Chart comprehension data
◇ ◇ ◇ ◇ ◇ ◇ ◇
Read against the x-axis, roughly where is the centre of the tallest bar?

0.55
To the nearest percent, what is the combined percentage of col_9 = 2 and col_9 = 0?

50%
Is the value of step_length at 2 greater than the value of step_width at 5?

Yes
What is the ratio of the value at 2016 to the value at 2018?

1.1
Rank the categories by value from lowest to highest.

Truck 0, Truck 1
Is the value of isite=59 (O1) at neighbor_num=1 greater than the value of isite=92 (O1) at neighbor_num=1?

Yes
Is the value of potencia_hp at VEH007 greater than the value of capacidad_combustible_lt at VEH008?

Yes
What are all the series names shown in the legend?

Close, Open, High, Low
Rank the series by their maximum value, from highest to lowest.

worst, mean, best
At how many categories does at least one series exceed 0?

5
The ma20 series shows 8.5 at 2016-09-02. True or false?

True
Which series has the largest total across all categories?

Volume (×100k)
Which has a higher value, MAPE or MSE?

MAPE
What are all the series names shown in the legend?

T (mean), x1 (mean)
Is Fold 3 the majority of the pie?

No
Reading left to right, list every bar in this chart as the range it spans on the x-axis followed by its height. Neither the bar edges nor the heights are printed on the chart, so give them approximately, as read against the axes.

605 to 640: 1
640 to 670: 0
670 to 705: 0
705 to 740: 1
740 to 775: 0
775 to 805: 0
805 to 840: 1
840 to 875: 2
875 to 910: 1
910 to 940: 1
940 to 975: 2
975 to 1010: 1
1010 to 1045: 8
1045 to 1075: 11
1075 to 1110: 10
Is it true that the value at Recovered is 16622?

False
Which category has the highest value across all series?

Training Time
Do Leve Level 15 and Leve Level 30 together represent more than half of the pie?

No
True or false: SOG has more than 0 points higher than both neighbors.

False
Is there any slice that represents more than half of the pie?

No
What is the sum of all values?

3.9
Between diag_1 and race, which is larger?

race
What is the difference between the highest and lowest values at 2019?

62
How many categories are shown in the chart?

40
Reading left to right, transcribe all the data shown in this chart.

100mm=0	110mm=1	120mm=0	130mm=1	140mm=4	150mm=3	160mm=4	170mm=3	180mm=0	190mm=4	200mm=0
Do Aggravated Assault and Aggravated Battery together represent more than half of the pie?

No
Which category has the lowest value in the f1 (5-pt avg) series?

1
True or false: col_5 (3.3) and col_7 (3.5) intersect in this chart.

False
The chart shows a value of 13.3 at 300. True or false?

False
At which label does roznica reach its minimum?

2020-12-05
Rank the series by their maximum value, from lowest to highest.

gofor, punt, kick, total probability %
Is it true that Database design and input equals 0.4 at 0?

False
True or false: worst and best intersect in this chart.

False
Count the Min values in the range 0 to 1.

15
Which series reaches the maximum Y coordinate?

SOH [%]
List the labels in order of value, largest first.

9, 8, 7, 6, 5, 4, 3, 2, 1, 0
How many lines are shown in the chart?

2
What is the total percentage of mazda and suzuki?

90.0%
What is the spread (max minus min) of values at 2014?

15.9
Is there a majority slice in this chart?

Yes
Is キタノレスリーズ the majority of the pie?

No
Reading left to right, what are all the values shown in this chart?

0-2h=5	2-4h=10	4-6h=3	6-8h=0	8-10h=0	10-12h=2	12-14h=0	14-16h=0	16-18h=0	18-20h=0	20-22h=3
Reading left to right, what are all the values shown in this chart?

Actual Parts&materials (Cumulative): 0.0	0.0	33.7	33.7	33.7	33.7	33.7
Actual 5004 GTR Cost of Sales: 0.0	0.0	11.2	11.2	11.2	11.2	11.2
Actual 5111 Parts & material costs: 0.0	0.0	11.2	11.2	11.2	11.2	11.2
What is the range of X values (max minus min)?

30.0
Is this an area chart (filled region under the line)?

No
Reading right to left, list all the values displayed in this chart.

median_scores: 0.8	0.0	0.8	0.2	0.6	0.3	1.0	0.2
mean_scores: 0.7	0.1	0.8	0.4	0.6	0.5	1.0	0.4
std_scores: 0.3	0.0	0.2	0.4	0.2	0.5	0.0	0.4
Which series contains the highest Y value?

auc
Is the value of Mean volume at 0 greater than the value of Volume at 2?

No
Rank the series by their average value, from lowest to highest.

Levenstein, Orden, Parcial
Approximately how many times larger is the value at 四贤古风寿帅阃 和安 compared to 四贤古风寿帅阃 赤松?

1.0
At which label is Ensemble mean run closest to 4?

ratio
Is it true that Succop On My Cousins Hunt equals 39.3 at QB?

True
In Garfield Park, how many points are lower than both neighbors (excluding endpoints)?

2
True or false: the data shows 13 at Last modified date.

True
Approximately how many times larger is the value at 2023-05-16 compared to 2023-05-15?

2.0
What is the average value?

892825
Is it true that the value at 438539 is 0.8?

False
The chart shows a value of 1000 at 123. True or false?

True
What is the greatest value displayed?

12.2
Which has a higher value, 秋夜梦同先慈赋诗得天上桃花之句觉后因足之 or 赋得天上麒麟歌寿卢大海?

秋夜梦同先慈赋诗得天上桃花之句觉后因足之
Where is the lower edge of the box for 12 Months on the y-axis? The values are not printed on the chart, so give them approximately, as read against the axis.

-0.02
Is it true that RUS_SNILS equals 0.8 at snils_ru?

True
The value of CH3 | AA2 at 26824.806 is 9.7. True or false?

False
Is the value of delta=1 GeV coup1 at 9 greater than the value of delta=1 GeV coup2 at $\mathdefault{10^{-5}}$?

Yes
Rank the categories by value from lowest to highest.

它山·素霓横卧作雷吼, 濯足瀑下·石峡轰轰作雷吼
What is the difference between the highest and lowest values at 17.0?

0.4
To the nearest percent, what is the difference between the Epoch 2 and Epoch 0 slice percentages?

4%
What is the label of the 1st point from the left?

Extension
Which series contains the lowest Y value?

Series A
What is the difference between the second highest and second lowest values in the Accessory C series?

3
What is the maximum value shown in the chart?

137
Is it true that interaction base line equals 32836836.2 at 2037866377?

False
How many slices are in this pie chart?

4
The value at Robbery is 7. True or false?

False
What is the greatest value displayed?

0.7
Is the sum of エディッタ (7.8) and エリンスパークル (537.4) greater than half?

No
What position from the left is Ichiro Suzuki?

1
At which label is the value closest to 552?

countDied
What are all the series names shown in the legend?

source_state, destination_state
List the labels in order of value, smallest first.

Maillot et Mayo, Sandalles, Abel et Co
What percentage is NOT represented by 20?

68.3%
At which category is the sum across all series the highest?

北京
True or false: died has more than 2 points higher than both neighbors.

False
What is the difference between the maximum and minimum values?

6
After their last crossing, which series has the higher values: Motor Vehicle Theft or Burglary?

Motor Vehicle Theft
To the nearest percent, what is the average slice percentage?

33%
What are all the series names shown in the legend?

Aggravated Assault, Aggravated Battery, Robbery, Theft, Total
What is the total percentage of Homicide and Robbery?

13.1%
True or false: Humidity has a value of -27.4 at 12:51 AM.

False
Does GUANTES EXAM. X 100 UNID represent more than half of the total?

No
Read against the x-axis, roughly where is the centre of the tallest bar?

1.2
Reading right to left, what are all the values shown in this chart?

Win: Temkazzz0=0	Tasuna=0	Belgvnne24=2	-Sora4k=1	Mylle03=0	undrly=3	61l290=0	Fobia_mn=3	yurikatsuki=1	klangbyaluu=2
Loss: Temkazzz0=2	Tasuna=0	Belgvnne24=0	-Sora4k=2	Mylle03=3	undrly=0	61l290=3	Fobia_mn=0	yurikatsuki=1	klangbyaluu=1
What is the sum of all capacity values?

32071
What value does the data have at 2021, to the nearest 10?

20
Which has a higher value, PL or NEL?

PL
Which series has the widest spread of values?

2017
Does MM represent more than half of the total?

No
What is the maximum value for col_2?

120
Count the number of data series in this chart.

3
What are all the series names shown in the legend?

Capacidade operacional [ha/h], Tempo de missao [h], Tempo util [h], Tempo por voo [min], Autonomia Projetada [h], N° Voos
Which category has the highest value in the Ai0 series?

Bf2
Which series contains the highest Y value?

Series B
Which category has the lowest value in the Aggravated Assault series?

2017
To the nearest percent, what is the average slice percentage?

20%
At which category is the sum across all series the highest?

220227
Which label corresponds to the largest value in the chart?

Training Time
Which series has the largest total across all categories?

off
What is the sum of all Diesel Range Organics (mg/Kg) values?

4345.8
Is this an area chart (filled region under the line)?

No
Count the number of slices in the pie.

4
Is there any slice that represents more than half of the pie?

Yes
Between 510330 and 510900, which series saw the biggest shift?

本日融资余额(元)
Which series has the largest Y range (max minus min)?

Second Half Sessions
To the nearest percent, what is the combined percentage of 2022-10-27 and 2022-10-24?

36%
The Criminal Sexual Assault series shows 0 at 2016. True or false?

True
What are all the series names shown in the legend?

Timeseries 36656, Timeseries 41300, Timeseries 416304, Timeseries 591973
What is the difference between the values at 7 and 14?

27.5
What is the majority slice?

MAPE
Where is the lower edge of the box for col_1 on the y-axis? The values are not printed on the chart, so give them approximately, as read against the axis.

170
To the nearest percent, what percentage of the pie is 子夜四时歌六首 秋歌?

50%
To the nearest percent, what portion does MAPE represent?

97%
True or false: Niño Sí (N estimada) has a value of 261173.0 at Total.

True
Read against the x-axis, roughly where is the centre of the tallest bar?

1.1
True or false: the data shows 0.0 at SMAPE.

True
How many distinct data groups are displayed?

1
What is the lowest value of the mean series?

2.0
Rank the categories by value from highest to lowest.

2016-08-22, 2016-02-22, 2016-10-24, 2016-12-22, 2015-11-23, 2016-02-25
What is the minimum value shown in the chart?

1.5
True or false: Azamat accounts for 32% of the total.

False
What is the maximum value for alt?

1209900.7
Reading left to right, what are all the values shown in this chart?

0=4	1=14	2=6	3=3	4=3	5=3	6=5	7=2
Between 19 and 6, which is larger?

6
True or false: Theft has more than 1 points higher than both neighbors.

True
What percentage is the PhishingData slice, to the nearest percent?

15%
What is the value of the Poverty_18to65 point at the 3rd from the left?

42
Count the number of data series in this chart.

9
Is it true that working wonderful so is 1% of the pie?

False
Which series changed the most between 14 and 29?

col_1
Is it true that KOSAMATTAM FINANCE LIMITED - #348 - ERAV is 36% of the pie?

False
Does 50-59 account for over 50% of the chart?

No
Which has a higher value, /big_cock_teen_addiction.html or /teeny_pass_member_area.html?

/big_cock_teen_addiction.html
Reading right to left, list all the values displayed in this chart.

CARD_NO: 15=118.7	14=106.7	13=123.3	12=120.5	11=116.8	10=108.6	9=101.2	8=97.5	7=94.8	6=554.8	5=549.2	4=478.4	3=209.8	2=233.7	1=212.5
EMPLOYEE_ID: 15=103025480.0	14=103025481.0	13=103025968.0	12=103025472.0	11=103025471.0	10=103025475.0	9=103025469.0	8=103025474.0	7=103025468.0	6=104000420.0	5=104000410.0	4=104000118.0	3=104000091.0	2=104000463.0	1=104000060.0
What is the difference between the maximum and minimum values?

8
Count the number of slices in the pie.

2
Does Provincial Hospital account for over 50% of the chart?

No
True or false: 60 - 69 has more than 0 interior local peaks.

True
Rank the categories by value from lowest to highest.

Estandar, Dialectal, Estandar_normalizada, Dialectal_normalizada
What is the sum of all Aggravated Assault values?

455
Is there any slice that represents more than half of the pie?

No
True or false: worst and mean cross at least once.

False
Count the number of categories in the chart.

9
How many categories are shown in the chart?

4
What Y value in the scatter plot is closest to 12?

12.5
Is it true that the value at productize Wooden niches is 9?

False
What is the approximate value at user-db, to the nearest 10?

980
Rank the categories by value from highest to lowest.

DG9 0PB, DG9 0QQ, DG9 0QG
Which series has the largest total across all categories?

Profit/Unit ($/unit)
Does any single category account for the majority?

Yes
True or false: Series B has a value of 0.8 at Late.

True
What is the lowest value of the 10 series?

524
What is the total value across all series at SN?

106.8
◇ ◇ ◇ ◇ ◇ ◇ ◇
§ **What the task requires**:
Reproduce the rows verbatim, from the very first line up to and including the line with "Is Fold 3 the majority of the pie?".

§ **Finished exercise**:
Read against the x-axis, roughly where is the centre of the tallest bar?

0.55
To the nearest percent, what is the combined percentage of col_9 = 2 and col_9 = 0?

50%
Is the value of step_length at 2 greater than the value of step_width at 5?

Yes
What is the ratio of the value at 2016 to the value at 2018?

1.1
Rank the categories by value from lowest to highest.

Truck 0, Truck 1
Is the value of isite=59 (O1) at neighbor_num=1 greater than the value of isite=92 (O1) at neighbor_num=1?

Yes
Is the value of potencia_hp at VEH007 greater than the value of capacidad_combustible_lt at VEH008?

Yes
What are all the series names shown in the legend?

Close, Open, High, Low
Rank the series by their maximum value, from highest to lowest.

worst, mean, best
At how many categories does at least one series exceed 0?

5
The ma20 series shows 8.5 at 2016-09-02. True or false?

True
Which series has the largest total across all categories?

Volume (×100k)
Which has a higher value, MAPE or MSE?

MAPE
What are all the series names shown in the legend?

T (mean), x1 (mean)
Is Fold 3 the majority of the pie?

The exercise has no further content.